▶ _Extracted information_

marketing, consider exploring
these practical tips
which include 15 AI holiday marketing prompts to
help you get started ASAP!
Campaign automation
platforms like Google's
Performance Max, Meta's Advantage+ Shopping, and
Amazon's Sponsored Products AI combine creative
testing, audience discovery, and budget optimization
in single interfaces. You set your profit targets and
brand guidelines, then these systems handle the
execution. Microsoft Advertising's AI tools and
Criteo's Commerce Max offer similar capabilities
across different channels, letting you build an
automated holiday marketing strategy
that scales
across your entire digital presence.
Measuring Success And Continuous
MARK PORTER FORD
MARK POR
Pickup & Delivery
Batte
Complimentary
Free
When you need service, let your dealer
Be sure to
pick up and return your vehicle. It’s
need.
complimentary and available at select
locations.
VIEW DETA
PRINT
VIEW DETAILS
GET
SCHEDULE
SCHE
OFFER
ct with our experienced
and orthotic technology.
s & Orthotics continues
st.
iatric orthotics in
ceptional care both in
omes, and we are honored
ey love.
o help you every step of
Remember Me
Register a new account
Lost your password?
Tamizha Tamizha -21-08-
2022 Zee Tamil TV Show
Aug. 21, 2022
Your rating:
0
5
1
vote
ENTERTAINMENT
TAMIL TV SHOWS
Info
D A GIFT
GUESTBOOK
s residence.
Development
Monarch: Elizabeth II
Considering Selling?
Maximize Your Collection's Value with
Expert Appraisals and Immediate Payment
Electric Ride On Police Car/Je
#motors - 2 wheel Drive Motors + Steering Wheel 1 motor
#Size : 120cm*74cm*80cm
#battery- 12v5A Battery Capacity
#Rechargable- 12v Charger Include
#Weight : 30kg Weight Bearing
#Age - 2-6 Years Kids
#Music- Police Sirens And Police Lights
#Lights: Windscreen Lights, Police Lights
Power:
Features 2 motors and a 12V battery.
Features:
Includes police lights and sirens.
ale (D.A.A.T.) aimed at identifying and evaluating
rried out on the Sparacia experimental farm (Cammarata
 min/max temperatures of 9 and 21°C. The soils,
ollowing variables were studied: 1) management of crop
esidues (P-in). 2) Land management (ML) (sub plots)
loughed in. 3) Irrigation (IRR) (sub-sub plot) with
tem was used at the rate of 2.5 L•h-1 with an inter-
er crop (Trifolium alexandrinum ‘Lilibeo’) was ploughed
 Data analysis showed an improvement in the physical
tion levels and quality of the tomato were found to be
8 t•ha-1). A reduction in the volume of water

▶ _Task statement_
Nothing but the lines holding the word "management" should be returned from the listing above.

▶ _Exercise solution_
ollowing variables were studied: 1) management of crop
esidues (P-in). 2) Land management (ML) (sub plots)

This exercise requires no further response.